Goal | Can you recast every line of the entries below as a Markdown table with the columns Row and Line, giving each line a number and leaving out blank lines?

Entries from a segmentation dataset:
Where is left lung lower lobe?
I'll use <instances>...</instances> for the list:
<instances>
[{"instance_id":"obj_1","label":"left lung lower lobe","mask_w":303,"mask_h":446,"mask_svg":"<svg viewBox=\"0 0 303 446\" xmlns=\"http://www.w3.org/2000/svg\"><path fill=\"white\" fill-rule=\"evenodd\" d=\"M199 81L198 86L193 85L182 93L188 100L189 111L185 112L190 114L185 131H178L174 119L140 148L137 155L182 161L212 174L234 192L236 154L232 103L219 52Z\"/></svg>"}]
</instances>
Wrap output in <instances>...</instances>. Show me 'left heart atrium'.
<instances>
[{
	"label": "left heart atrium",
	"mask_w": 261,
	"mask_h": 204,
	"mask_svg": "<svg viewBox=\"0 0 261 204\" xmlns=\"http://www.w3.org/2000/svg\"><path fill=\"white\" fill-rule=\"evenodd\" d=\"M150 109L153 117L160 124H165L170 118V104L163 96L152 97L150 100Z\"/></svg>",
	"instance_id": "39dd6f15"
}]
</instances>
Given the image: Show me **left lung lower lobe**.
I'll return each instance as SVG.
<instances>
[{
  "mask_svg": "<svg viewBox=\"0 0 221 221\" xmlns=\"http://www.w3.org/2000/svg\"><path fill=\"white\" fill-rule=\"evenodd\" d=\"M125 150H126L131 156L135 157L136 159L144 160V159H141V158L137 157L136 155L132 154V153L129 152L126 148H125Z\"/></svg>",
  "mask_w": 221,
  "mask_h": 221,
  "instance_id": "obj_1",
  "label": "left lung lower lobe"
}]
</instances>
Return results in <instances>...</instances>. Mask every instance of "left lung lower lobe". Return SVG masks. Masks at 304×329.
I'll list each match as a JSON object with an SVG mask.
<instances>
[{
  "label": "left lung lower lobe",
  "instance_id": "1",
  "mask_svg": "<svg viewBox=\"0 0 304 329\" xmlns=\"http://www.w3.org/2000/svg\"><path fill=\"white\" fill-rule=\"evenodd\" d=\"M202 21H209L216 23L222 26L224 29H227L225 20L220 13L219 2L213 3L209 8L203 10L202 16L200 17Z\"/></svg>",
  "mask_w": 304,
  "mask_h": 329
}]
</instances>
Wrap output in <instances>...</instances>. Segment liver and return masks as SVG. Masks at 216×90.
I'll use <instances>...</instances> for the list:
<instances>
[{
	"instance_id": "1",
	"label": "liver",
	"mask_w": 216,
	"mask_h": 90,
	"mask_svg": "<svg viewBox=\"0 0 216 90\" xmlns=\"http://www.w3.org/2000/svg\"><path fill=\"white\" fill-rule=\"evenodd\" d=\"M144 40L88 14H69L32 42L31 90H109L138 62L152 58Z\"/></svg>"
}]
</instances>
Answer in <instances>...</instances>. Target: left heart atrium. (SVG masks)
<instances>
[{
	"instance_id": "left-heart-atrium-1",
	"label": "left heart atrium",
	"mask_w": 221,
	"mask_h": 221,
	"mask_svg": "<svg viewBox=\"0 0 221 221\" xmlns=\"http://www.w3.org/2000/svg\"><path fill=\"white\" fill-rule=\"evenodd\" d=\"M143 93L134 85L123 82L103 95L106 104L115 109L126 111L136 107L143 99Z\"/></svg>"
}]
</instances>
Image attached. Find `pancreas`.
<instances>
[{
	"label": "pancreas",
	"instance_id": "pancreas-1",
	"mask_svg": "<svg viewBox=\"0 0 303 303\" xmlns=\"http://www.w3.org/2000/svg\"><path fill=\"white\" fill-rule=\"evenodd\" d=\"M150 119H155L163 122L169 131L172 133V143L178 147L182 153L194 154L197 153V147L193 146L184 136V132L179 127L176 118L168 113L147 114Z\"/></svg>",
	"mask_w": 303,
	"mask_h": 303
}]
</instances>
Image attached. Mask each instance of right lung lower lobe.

Task answer |
| Row | Line |
|---|---|
| 1 | Where is left lung lower lobe? |
| 2 | I'll use <instances>...</instances> for the list: |
| 3 | <instances> |
| 4 | [{"instance_id":"obj_1","label":"left lung lower lobe","mask_w":303,"mask_h":446,"mask_svg":"<svg viewBox=\"0 0 303 446\" xmlns=\"http://www.w3.org/2000/svg\"><path fill=\"white\" fill-rule=\"evenodd\" d=\"M199 81L198 86L193 85L182 93L188 100L189 111L185 112L190 114L185 131H178L174 119L140 148L137 155L182 161L212 174L234 192L236 154L232 103L219 52Z\"/></svg>"}] |
| 5 | </instances> |
| 6 | Wrap output in <instances>...</instances>. Show me 'left heart atrium'. |
| 7 | <instances> |
| 8 | [{ |
| 9 | 	"label": "left heart atrium", |
| 10 | 	"mask_w": 261, |
| 11 | 	"mask_h": 204, |
| 12 | 	"mask_svg": "<svg viewBox=\"0 0 261 204\" xmlns=\"http://www.w3.org/2000/svg\"><path fill=\"white\" fill-rule=\"evenodd\" d=\"M150 109L153 117L160 124H165L170 118V104L163 96L152 97L150 100Z\"/></svg>", |
| 13 | 	"instance_id": "39dd6f15" |
| 14 | }] |
| 15 | </instances> |
| 16 | Given the image: Show me **left lung lower lobe**. |
| 17 | I'll return each instance as SVG. |
| 18 | <instances> |
| 19 | [{ |
| 20 |   "mask_svg": "<svg viewBox=\"0 0 221 221\" xmlns=\"http://www.w3.org/2000/svg\"><path fill=\"white\" fill-rule=\"evenodd\" d=\"M125 150H126L131 156L135 157L136 159L144 160V159H141V158L137 157L136 155L132 154V153L129 152L126 148H125Z\"/></svg>", |
| 21 |   "mask_w": 221, |
| 22 |   "mask_h": 221, |
| 23 |   "instance_id": "obj_1", |
| 24 |   "label": "left lung lower lobe" |
| 25 | }] |
| 26 | </instances> |
| 27 | Return results in <instances>...</instances>. Mask every instance of "left lung lower lobe". Return SVG masks. Masks at 304×329. |
| 28 | I'll list each match as a JSON object with an SVG mask. |
| 29 | <instances> |
| 30 | [{ |
| 31 |   "label": "left lung lower lobe", |
| 32 |   "instance_id": "1", |
| 33 |   "mask_svg": "<svg viewBox=\"0 0 304 329\" xmlns=\"http://www.w3.org/2000/svg\"><path fill=\"white\" fill-rule=\"evenodd\" d=\"M202 21H209L216 23L222 26L224 29H227L225 20L220 13L219 2L213 3L209 8L203 10L202 16L200 17Z\"/></svg>", |
| 34 |   "mask_w": 304, |
| 35 |   "mask_h": 329 |
| 36 | }] |
| 37 | </instances> |
| 38 | Wrap output in <instances>...</instances>. Segment liver and return masks as SVG. Masks at 216×90. |
| 39 | I'll use <instances>...</instances> for the list: |
| 40 | <instances> |
| 41 | [{ |
| 42 | 	"instance_id": "1", |
| 43 | 	"label": "liver", |
| 44 | 	"mask_w": 216, |
| 45 | 	"mask_h": 90, |
| 46 | 	"mask_svg": "<svg viewBox=\"0 0 216 90\" xmlns=\"http://www.w3.org/2000/svg\"><path fill=\"white\" fill-rule=\"evenodd\" d=\"M144 40L88 14H69L32 42L31 90H109L138 62L152 58Z\"/></svg>" |
| 47 | }] |
| 48 | </instances> |
| 49 | Answer in <instances>...</instances>. Target: left heart atrium. (SVG masks) |
| 50 | <instances> |
| 51 | [{ |
| 52 | 	"instance_id": "left-heart-atrium-1", |
| 53 | 	"label": "left heart atrium", |
| 54 | 	"mask_w": 221, |
| 55 | 	"mask_h": 221, |
| 56 | 	"mask_svg": "<svg viewBox=\"0 0 221 221\" xmlns=\"http://www.w3.org/2000/svg\"><path fill=\"white\" fill-rule=\"evenodd\" d=\"M143 93L134 85L123 82L103 95L106 104L115 109L126 111L136 107L143 99Z\"/></svg>" |
| 57 | }] |
| 58 | </instances> |
| 59 | Image attached. Find `pancreas`. |
| 60 | <instances> |
| 61 | [{ |
| 62 | 	"label": "pancreas", |
| 63 | 	"instance_id": "pancreas-1", |
| 64 | 	"mask_svg": "<svg viewBox=\"0 0 303 303\" xmlns=\"http://www.w3.org/2000/svg\"><path fill=\"white\" fill-rule=\"evenodd\" d=\"M150 119H155L163 122L169 131L172 133V143L178 147L182 153L194 154L197 153V147L193 146L184 136V132L179 127L176 118L168 113L147 114Z\"/></svg>", |
| 65 | 	"mask_w": 303, |
| 66 | 	"mask_h": 303 |
| 67 | }] |
| 68 | </instances> |
| 69 | Image attached. Mask each instance of right lung lower lobe. |